I have tried the example of the documentation and the results are orthogonal. The dot product is: 9.094947017729282e-12
However, the projections that PCA makes doesn't look fine. Below is the MWE of applying PCA to the iris dataset.
import pycuda.autoinit
import pycuda.gpuarray as gpuarray
import numpy as np
import skcuda.linalg as linalg
from skcuda.linalg import PCA as cuPCA
import matplotlib.pyplot as plt
from sklearn import datasets
iris = datasets.load_iris()
X = iris.data
y = iris.target
pca = cuPCA(n_components=2)
X_gpu = gpuarray.GPUArray((150,4), np.float64, order="F")
X_gpu.set(X)
T_gpu = pca.fit_transform(X_gpu)
print(linalg.dot(T_gpu[:,0], T_gpu[:,1]))
T = np.array(T_gpu.get())
plt.scatter(T[:,0], T[:,1], c=y, cmap=plt.cm.Set1, edgecolor='k', s=20)
plt.show()
The result is the following, and it is not similar with the projections of PCA that offers sklearn, Weka, R or Matlab.

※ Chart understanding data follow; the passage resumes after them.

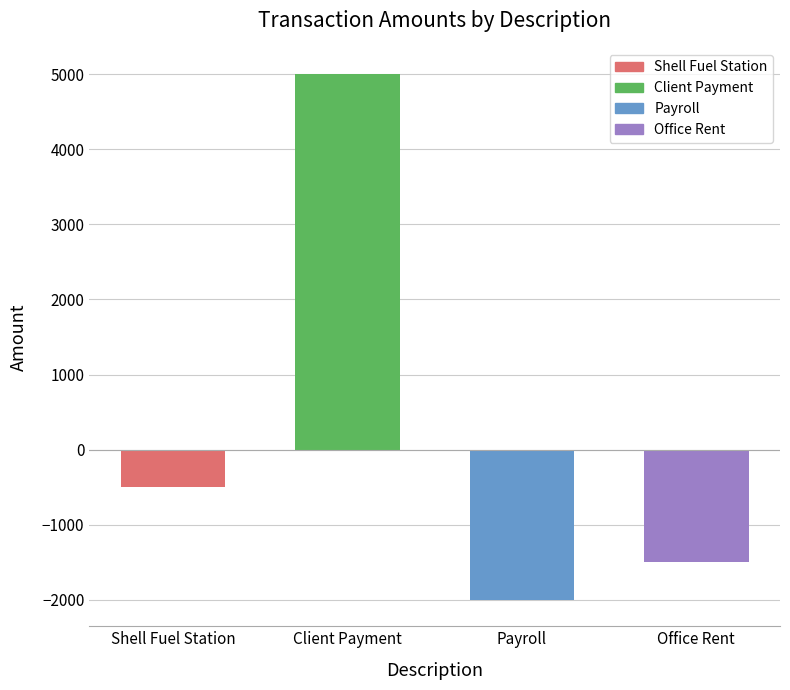

Which has a higher value, Shell Fuel Station or Payroll?

Shell Fuel Station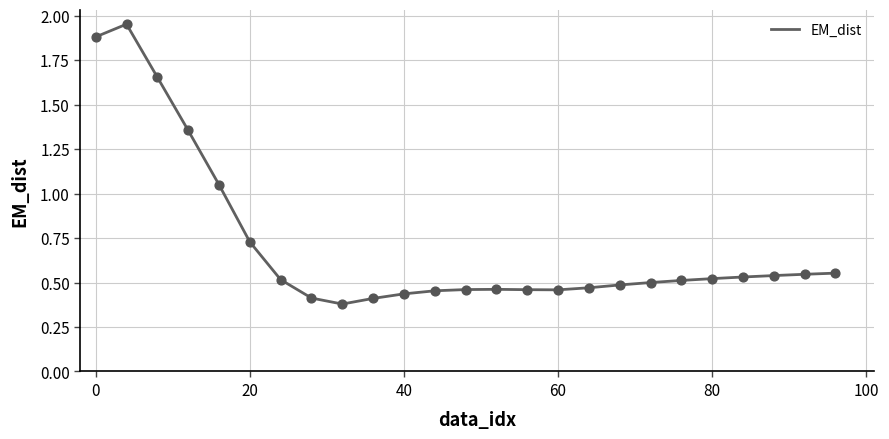

What is the difference between the maximum and minimum values?

1.6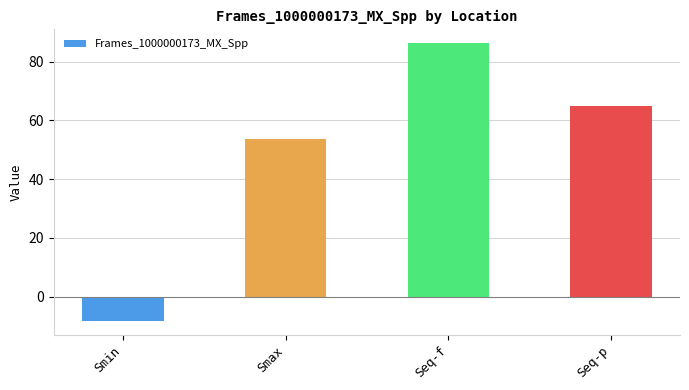

Where is the data nearest to the value 38?

Smax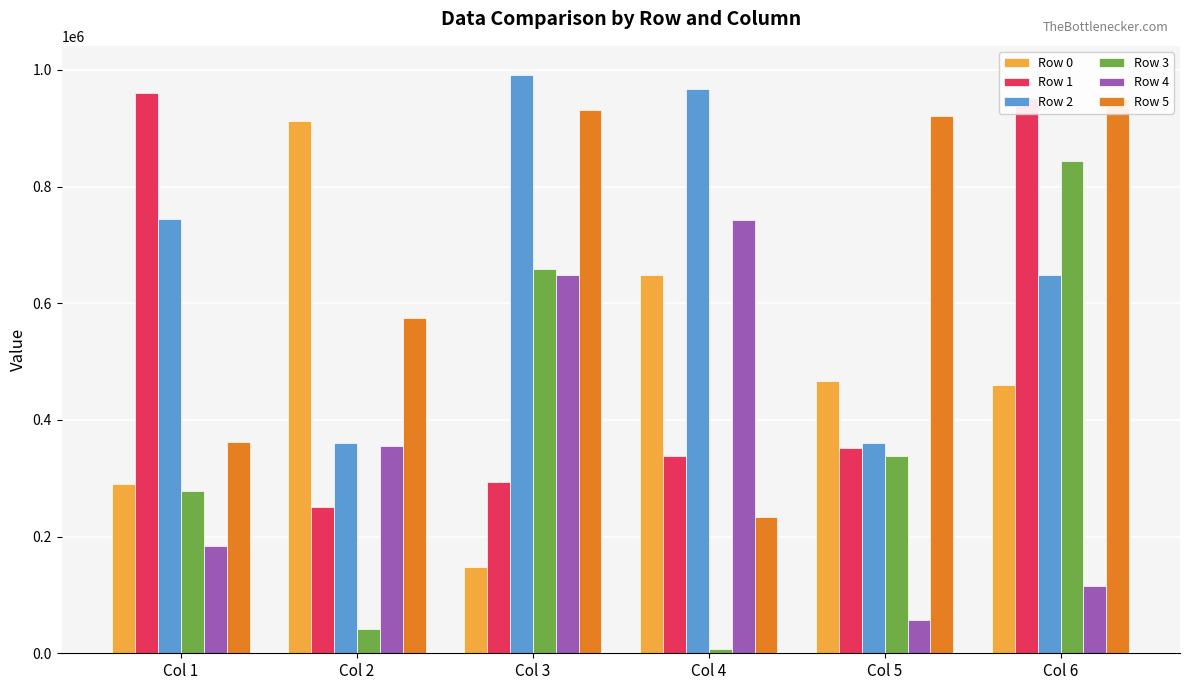

What is the spread (max minus min) of values at Col 1?

776803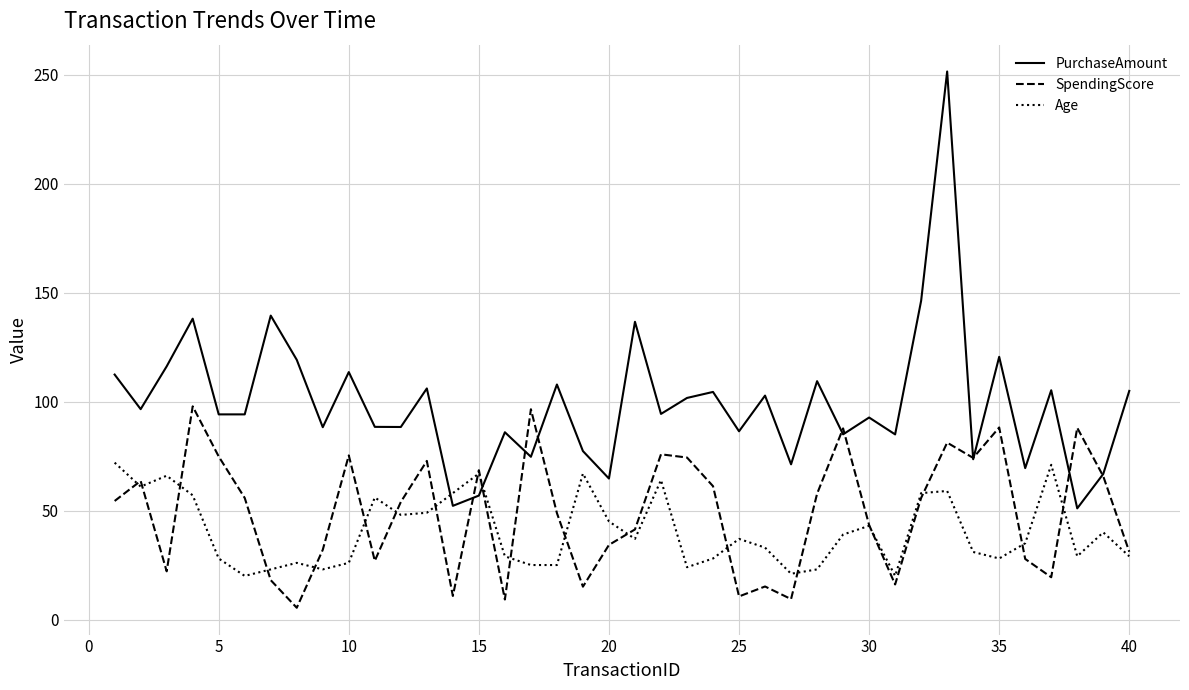

Which series has the widest spread of values?

PurchaseAmount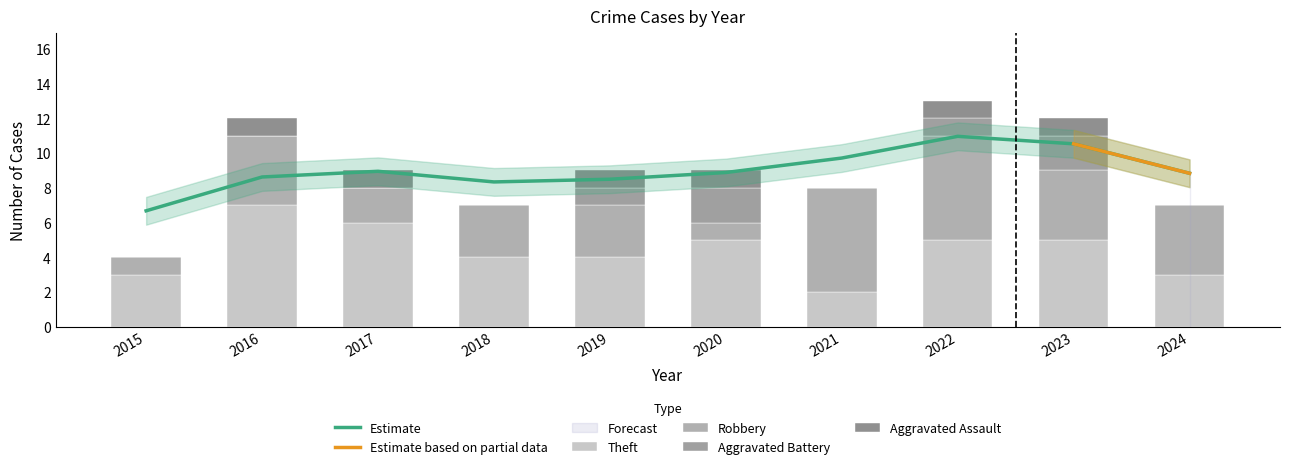

True or false: Aggravated Battery has a value of 0 at 2020.

False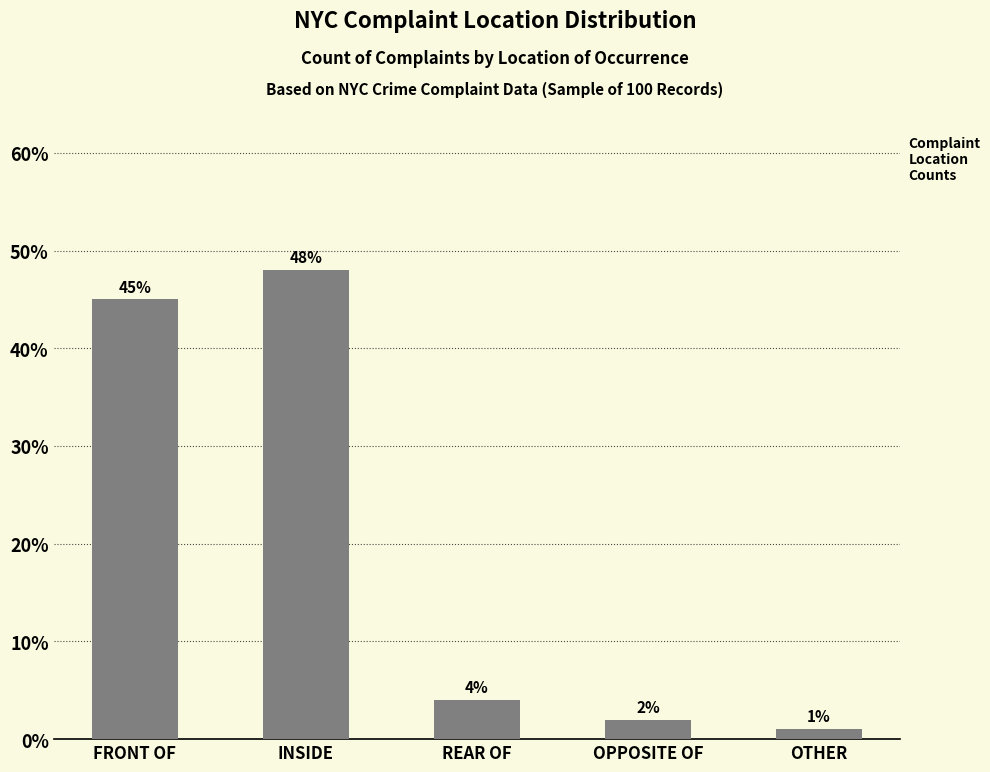

What is the smallest value displayed?

1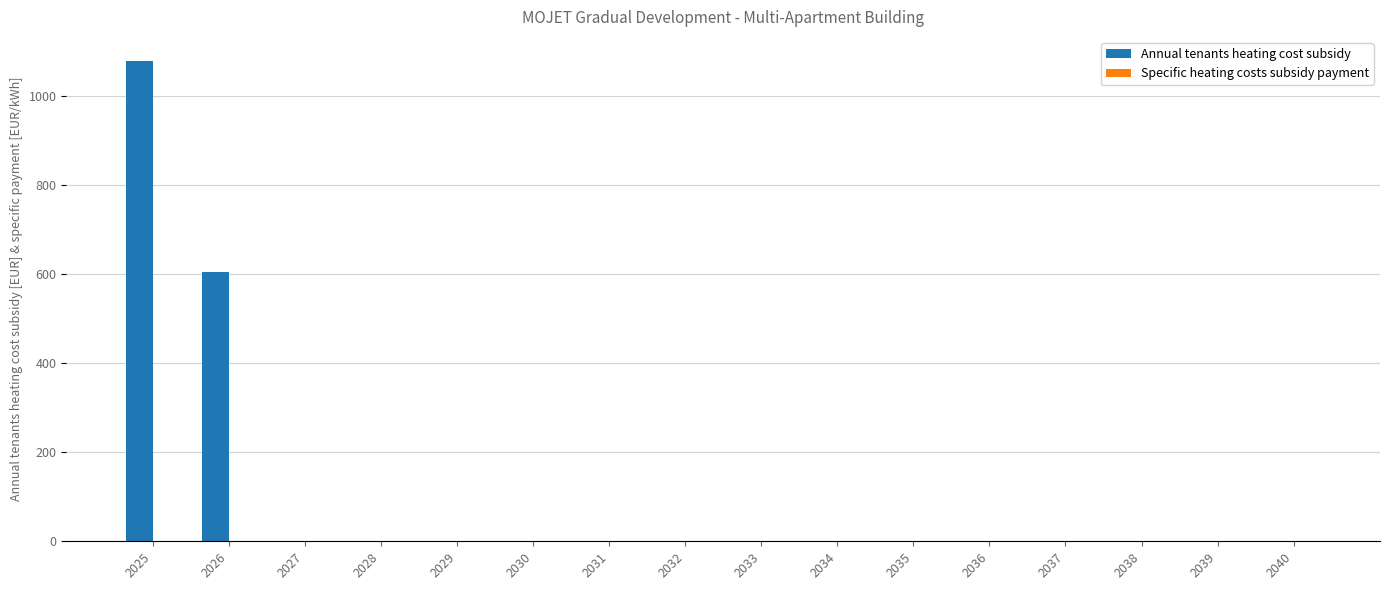

True or false: Annual tenants heating cost subsidy has a value of 692.0 at 2037.

False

Is there any problem with my code or with the PCA implementation?
I have fixed this issue. If you look at the relevant pull request #283 you can see the combination of errors that made the code pass the dot product tests, but fail at producing meaningful projections. Thank you all for pointing out these hard-to-track issues!